As a “living document”, the Declaration of Helsinki remains relevant in spite of these controversies and criticism, especially for countries with limited resources. The regular updates reflect the rapidly evolving new scientific discoveries and the ethical challenges that those bring to the health care professional community.

References

  1. World Medical Association. World Medical Association Declaration of Helsinki: ethical principles for medical research involving human subjects. JAMA. 2013 Nov 27;310(20):2191–1194.
  2. U.S. Department of Health and Human Services, Office of the Assistant Secretary for Health. The Nuremberg Code. Available at: http://www.hhs.gov/ohrp/archive/nurcode.html. Accessed March 11, 2014.
  3. U.S. Government Printing Office. Public welfare. Available at: http://www.gpo.gov/fdsys/pkg/CFR-2000-title45-vol1/content-detail.html. Accessed March 12, 2014.
  4. Ndebele P. The Declaration of Helsinki, 50 years later. JAMA. 2013 Nov 27;310(20):2145–2146.

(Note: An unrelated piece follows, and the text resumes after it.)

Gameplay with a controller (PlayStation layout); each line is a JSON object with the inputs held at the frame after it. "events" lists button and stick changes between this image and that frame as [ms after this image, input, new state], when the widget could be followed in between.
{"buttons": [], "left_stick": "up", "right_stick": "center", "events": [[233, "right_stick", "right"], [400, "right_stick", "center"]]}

  5. Millum J, Wendler D, Emanuel EJ. The 50th anniversary of the Declaration of Helsinki: Progress but many remaining challenges. JAMA. 2013 Nov 27;310(20):2143–2144.
  6. Human subject protection; foreign clinical studies not conducted under an investigational new drug application. Federal Register. 2008 Apr 28;73(82):22800–22816.
  7. Lurie P, Greco DB. U.S. exceptionalism comes to research ethics. Lancet. 2005 Mar;365(9465):1117–1119.
  8. Kimmelman J, Weijer C, Meslin EM. Helsinki discords: FDA, ethics, and international drug trials. Lancet. 2009 Jan 3;373(9657):13–14.
  9. Bhattacharjee Y. Public health. Clinical trials paused as India adopts new rules. Science. 2013 Jul 26;341(6144):327.
  10. Reardon S. NIH makes wary return to India. Nature. 2014 Feb 13;506(7487):143–144.